Social media platforms reveal a great many things about a place, a person and even a community. Hence, in the last few years, it has become one of the most important tracking tools for the intelligence community. With novel Coronavirus origin still a mystery, scientists have applied the same tracking methodology to follow the spread of the virus across Europe.
A year on, scientists are still scrambling to come up with the answer to the origin of SARS-CoV-2. This is at a time when a team from the World Health Organization (WHO) is visiting Wuhan, where the virus first emerged and possibly made the jump from animal to human host. But with China obstructing the investigation, it has not been easy. Instead, scientists, in search of answers, have looked at Twitter.
The researchers from IMT School for Advanced Studies Lucca, Italy, found increasing posts on Twitter about pneumonia between 2019 end and 2020 beginning in seven countries which later became COVID-19 hotspots.
Tracking Twitter
The researchers created a database of 573,298 unique users and 891,195 tweets that contained the word "pneumonia" in seven European languages — English, German, French, Italian, Spanish, Polish and Dutch. They chose the word as it was the disease associated with the most severe condition in COVID-19 patients. The other reason was that the 2020 flu season was not as severe as the previous years. However, to avoid any overestimation, the scientists eliminated any link or retweets or even media coverage of the emerging health crisis.
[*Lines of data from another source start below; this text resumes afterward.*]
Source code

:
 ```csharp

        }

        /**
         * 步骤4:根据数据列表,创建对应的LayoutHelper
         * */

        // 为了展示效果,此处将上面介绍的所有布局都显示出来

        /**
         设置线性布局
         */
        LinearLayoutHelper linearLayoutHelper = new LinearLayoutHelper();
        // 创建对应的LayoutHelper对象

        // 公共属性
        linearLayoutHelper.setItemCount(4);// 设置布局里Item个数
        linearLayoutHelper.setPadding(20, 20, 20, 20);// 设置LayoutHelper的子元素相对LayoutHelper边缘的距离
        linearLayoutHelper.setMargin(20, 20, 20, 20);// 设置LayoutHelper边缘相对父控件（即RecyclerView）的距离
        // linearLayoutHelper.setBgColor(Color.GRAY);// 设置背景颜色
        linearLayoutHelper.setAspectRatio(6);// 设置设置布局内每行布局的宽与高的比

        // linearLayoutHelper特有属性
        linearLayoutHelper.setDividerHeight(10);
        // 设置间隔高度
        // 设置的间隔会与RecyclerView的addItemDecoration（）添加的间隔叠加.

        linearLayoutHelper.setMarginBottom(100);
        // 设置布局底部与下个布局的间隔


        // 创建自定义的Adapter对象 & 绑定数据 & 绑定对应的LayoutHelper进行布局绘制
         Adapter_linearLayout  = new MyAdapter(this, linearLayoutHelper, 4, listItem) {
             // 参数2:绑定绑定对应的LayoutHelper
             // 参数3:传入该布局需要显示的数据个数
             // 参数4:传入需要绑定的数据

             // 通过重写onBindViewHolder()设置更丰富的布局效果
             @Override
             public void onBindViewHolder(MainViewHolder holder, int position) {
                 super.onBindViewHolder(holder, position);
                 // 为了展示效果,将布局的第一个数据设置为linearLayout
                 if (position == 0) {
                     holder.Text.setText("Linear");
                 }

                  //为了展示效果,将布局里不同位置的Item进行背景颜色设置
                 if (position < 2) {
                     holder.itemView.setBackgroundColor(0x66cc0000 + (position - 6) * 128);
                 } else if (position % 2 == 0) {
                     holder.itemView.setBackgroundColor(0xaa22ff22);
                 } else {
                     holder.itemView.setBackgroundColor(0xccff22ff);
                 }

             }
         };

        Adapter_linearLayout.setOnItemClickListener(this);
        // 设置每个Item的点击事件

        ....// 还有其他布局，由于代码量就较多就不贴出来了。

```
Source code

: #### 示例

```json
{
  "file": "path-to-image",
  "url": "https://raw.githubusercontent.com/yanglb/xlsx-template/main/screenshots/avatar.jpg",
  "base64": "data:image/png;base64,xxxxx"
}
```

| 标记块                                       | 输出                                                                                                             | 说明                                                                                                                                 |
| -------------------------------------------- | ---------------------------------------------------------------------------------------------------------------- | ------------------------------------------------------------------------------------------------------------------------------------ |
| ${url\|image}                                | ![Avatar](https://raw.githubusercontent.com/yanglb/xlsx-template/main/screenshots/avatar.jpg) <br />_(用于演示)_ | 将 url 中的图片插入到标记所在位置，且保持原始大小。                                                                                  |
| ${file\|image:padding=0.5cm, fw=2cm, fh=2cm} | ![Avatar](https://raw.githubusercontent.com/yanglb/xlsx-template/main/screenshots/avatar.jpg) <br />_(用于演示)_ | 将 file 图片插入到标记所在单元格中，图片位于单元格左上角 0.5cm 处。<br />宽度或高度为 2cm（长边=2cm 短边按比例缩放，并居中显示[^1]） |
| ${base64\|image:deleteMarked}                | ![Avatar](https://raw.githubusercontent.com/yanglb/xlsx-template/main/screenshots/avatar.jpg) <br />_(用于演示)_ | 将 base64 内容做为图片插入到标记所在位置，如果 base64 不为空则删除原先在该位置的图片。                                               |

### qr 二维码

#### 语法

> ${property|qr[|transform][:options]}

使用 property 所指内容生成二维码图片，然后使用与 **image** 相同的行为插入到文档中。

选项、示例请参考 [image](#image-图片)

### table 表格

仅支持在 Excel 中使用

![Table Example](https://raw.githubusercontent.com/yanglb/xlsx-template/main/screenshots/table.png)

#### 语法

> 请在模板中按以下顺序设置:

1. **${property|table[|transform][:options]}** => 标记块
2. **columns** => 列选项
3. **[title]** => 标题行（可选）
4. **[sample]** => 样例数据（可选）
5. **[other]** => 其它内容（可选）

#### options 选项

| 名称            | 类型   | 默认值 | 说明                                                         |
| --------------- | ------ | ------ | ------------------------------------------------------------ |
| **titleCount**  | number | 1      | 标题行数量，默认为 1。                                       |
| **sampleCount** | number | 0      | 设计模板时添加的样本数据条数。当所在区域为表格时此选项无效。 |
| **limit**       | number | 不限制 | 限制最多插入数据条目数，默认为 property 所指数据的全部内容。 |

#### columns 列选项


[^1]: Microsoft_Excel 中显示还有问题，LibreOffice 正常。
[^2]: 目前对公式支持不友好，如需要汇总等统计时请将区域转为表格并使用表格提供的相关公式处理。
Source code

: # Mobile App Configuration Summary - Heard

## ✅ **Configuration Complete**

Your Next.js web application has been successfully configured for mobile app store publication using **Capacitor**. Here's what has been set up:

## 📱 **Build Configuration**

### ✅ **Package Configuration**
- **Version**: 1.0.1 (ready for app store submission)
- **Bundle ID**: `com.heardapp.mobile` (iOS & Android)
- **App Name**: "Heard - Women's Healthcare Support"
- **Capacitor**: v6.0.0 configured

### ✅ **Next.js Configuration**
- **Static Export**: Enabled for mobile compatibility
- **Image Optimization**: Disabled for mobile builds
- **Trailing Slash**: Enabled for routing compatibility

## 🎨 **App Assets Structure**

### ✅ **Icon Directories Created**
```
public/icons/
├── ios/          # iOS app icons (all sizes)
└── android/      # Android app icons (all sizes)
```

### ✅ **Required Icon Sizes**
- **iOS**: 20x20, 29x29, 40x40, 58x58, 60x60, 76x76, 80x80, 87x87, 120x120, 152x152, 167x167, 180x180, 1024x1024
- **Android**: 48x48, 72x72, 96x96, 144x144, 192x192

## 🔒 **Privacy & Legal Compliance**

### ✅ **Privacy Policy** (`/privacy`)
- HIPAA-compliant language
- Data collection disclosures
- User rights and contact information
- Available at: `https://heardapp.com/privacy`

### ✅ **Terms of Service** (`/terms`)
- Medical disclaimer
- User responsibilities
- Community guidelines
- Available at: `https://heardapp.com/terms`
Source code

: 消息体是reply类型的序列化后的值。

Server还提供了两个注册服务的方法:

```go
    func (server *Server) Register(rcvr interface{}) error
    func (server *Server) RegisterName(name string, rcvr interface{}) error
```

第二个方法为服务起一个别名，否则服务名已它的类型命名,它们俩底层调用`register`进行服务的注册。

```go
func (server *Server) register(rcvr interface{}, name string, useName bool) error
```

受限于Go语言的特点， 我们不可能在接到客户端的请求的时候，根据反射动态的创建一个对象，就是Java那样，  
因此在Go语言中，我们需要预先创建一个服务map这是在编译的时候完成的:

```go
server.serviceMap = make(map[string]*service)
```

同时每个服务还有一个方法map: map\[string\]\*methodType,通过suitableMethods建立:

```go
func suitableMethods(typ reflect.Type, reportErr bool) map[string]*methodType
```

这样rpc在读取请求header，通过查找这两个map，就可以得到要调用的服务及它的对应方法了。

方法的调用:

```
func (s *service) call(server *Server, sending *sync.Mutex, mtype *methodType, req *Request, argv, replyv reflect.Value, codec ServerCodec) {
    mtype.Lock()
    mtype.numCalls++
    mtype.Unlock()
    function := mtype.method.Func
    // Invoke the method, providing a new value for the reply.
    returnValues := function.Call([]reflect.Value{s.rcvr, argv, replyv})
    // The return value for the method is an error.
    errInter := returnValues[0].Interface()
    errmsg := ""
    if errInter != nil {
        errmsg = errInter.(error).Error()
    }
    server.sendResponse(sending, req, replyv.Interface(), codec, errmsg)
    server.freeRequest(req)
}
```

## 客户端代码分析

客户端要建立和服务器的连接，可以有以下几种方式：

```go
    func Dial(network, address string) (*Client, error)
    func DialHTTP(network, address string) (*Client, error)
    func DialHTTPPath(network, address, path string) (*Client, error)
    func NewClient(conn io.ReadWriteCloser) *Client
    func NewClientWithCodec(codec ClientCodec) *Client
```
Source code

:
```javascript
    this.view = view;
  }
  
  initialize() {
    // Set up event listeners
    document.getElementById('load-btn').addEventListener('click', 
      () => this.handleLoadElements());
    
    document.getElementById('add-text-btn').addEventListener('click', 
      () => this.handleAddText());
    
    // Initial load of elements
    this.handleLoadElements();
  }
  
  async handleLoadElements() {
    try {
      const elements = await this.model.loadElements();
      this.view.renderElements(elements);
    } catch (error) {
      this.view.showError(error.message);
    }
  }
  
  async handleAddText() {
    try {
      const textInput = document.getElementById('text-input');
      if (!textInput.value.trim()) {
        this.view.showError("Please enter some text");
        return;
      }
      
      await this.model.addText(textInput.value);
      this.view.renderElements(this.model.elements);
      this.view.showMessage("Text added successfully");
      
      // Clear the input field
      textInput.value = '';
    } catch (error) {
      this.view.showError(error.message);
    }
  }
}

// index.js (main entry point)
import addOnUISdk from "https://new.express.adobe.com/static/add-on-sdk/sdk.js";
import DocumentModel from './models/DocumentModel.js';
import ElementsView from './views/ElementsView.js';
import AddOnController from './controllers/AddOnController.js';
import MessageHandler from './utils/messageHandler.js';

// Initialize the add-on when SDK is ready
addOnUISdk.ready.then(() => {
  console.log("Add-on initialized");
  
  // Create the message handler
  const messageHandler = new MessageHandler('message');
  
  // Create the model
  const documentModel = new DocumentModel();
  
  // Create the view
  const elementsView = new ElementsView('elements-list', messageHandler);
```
The analysis showed a pattern. For example, before the first case of COVID-19 was detected in Italy on February 20, there was an increase in Twitter mentions of the word pneumonia in the early weeks of 2020. There was a massive surge in the number of mentions compared to the previous year. Researchers believe this shows the presence of potential COVID-19 hotspots well before the first case was identified. A similar pattern was noticed in other European countries including Spain, UK, France and Poland.
As for identifying hotspots, scientists used the geotagging data from the tweets with the keyword pneumonia. They found that places with a greater number of tweets about pneumonia later became major hotspots. Italy's Lombardia, Spain's Madrid and Île de France all soon emerged as hotspots. Keyword search for dry cough and fever and other significant symptoms associated with the disease also yielded a similar result.
The researchers said that their study showed the disease appearing in Europe much earlier than anticipated and could provide vital insight into how it spread. "By leveraging social media, these findings offer the first clear accounting of how far behind many European countries were in detecting the virus," the researchers wrote in the research paper that was published in the journal Nature.
How Can It Help?
Scientists believe that the approach can help government and local health authorities identify hotspots and devise a plan to mitigate the risks. A team from Harvard University also conducted a study based on satellite images of hospitals around Wuhan and internet search queries. They found that the virus might have been spreading as early as August 2019 in many areas close to Wuhan. While the study can not definitively say the origin of the virus, it can help show light on the spread.
"The approach here outlined shows how governments, policy-makers and local authorities can obtain important contextual geo-localized information in real-time for devising effective intervention policies throughout the whole epidemiological cycle, from the investigation and recognition phases of a pandemic up to the deceleration and preparation," the authors said.